Мы сели за пластмассовый садовый столик под синим навесом. Я смотрела на зарешеченные ворота, откуда должна была выйти мать, но Клер повернула голову не в ту сторону, к стойке распределения, где толпилась новая партия заключенных. Женщины ходили по кругу, некоторые брали метлы и мели двор, до того они одурели от скуки. Большинство были молоды, одна или две моложе двадцати пяти. Их помертвелые лица не обещали нам ничего хорошего.

Клер дрожала — то ли от холода, то ли от волнения. Она старалась быть смелой.

— Почему у них такие глаза?

Я разглядывала линии на ладони, мою судьбу. Жизнь обещала быть трудной.

— Не надо на них смотреть.

Было холодно, но ожидание матери бросало меня в пот. Кто знает, может быть, они подружатся. Может быть, мать и не затевает никакую игру. Или не такую уж отвратительную. Они с Клер будут переписываться, и когда-нибудь Клер будет свидетельствовать на процессе о ее положительном характере.

Мать подошла к воротам и стала ждать, пока их откроет женщина в форме. Волосы у нее опять отросли, лежали светлым шарфом поверх синего джинсового платья, спускались на грудь. Я видела, как нерешительно она проходит во дворик — нервничает не меньше меня. Такая прекрасная. Мать всегда поражала меня своей красотой. Даже если она уходила вечером в кафе и потом возвращалась, я смотрела на нее, затаив дыхание. Сейчас она была тоньше, чем два года назад, малейшие излишки веса были сожжены на беговой дорожке. Глаза стали даже ярче, светились еще от ворот. Мускулистая, загорелая, с очень прямой осанкой, сейчас она меньше была похожа на Лорелею, больше на полицейского-убийцу из «Бегущего по лезвию бритвы». Мать подошла к нам, улыбаясь, но я чувствовала неуверенность в крепких руках, которые она положила мне на плечи. Минуту мы смотрели друг другу в глаза, и я изумилась — теперь мы были одного роста, одной комплекции. Ее глаза лихорадочно искали во мне знакомые черты, и мне вдруг стало неловко, стыдно за себя, за свою модную одежду, даже за Клер. Больше всего — за то, что я хотела вырваться от нее, освободиться, сама такая мысль была отвратительна. Теперь мать узнала меня. Мы обнялись, и она протянула руку Клер.
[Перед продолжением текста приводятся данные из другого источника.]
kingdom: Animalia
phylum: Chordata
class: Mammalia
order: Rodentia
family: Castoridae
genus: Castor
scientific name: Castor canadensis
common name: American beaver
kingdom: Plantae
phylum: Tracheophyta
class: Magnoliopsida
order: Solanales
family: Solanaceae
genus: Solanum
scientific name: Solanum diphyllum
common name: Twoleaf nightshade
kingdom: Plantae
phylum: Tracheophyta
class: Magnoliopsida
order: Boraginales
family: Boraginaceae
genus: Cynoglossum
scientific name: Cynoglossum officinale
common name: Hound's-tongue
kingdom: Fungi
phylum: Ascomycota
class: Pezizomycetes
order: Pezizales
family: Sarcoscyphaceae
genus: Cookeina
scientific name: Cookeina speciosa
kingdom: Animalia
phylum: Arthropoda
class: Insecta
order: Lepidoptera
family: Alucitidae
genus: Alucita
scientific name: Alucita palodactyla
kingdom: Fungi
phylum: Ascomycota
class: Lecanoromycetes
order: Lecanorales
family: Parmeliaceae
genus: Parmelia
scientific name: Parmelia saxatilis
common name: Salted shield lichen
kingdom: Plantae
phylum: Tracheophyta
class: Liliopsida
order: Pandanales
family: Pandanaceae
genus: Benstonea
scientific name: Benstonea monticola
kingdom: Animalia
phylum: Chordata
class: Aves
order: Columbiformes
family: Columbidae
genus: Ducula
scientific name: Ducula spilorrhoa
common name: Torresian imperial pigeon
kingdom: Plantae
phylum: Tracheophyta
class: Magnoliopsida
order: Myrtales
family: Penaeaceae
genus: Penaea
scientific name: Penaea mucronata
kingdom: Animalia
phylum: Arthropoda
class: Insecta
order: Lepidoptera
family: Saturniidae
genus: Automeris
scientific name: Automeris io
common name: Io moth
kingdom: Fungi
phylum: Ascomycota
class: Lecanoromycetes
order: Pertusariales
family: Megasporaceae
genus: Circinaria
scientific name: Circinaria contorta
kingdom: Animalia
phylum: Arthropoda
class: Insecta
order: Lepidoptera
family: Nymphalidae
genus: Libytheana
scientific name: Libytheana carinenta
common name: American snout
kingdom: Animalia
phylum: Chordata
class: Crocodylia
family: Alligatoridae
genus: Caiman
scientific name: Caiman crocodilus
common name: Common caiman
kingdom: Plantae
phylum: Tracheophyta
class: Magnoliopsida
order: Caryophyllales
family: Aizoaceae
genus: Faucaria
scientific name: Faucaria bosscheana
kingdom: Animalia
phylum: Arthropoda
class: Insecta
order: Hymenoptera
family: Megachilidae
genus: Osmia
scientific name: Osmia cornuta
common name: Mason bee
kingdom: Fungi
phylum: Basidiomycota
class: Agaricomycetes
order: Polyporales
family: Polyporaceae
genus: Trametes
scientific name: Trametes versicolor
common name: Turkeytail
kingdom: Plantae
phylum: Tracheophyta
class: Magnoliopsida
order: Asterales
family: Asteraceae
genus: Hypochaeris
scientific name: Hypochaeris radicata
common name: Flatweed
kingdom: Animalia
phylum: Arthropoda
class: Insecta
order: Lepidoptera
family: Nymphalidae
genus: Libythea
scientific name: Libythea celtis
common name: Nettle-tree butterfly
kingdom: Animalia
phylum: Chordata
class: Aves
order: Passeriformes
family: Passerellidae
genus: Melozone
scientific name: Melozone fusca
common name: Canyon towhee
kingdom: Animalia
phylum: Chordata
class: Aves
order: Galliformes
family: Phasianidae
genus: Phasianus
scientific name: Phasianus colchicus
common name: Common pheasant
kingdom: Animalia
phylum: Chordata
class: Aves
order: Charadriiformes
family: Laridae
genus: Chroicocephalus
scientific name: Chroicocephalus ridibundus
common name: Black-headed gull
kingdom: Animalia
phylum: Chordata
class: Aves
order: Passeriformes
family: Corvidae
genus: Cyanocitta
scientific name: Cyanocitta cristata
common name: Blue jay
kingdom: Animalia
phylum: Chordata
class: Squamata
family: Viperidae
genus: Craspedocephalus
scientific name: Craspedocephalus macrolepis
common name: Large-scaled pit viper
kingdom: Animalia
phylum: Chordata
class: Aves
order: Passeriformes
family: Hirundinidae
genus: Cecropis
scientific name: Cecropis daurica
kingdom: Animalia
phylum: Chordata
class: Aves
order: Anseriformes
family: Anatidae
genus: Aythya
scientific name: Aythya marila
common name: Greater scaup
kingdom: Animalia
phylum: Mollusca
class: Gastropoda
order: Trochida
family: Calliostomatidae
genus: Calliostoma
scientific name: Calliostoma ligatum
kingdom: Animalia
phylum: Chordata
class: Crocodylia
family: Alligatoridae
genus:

— Добро пожаловать в Валгаллу!

Интересно, что мать чувствовала сейчас, знакомясь с женщиной, у которой я живу, к которой так привязана, что даже ничего о ней не писала. Теперь мать видела, какая она красивая, какая деликатная, видела ее пухлый детский рот, лицо-сердечко, нежную шею, мягкие, недавно подстриженные волосы. Клер с облегчением улыбнулась — ей понравилось, что мать первая протянула руку. Как плохо она знает отравителей.

Мать села рядом со мной, положила свою ладонь рядом с моей, но она уже не казалась такой большой. Наши руки стали одинаковыми. Мать тоже это заметила. Сейчас ее лицо казалось старше, чем два года назад, загорелую кожу прочертили морщинки — вокруг глаз, вокруг тонких губ. Или она показалась мне старше по сравнению с Клер. Она была тоньше, крепче, резче и стремительнее — сталь на фоне воска. Я молилась Господу, в которого не верила, чтобы все это скорее закончилось.